Hidden Power – Working With Caswallon

Sadly there are no records of how Caswallawn was venerated, so we must utilise Awen to form a close connection with him. A Dagger or knife wrapped in cloth can make an effective representation of Caswallawn to place on an altar as a representation of the God.
As we have no primary sources on Caswallawn or his worship, it is down to you and your own personal connection to determine what He finds pleasing. In my own personal practice I have found offerings of mead and fragrant teas to be effective offerings, along with floral scented incense, oils and water washes, particularly rose, evoking memories of Caswallawns beloved Fflur.

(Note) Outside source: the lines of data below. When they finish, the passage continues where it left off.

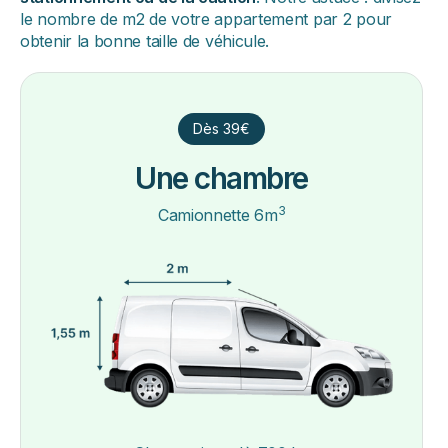
le nombre de m2 de votre appartement par 2 pour
obtenir la bonne taille de véhicule.
Dès 39€
Une chambre
3
Camionnette 6m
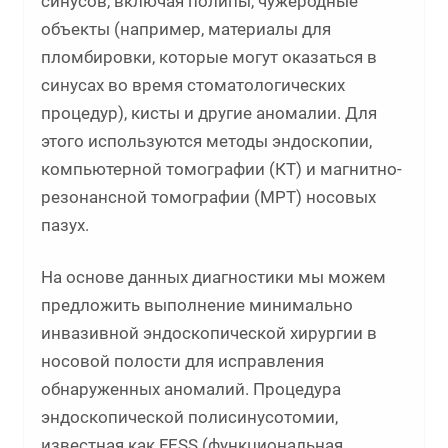
синусов, включая полипы, чужеродные
объекты (например, материалы для
пломбировки, которые могут оказаться в
синусах во время стоматологических
процедур), кисты и другие аномалии. Для
этого используются методы эндоскопии,
компьютерной томографии (КТ) и магнитно-
резонансной томографии (МРТ) носовых
пазух.
На основе данных диагностики мы можем
предложить выполнение минимально
инвазивной эндоскопической хирургии в
носовой полости для исправления
обнаруженных аномалий. Процедура
эндоскопической полисинусотомии,
известная как FESS (функциональная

Constructing a short prayer to Caswallawn is also effective in gaining a favourable eye, I have found the liminal period around sunset to be a good time to perform a quick veneration, an example being something along the lines of:

By cloak and blade I call to thee,
Who sails upon the endless seas,
Caswallon, King of Subtle power,
Hear me in this twilight hour.

Caswallawn can lend his hand to a wide variety of magical workings involving personal sovereignty, protection of loved ones and enacticing rapid changes in status-quo, alongside less savory ends such as acts of subterfuge and gaining power at the expense of others.
Two areas I have found Caswallawn to be especially gifted in are that of protection and otherworld journeying.
Very mild invocation/embodiment of Caswallawns power can allow you effectively “cloak” yourself, something that can be incredibly effective in times when you are hoping to avoid attention, and something I practice on a regular bases to slip unnoticed past rowdy drunks after a late shift at work on a friday night. An effective way to do this is to center your breathing, as you breath out feel your conscious mind releasing its hold, and as you breath in feel Caswallawns energy fill the space, feel the weight of his cloak on your shoulders, and your physical presence melting into your environment. When you reach a point of safety thank Caswallawn for providing safe passage, symbolically take off the cloak, and perform your grounding routine of choice.
Caswallawn can also feature as a powerful traveling companion during Shamanic journeying and visualizations, especially those that take place in the realm of Annwn. His time spent in the Otherworld has allowed him to gain a good understanding of its topography and inhabitants, while his cloak can allow safe passage through otherwise dangerous places, though he lacks the patience of Arthur or the higher perception of Taliesin. As a God of our world we also have a powerful connection between us and him in the chaotic, alien realms of Annwn.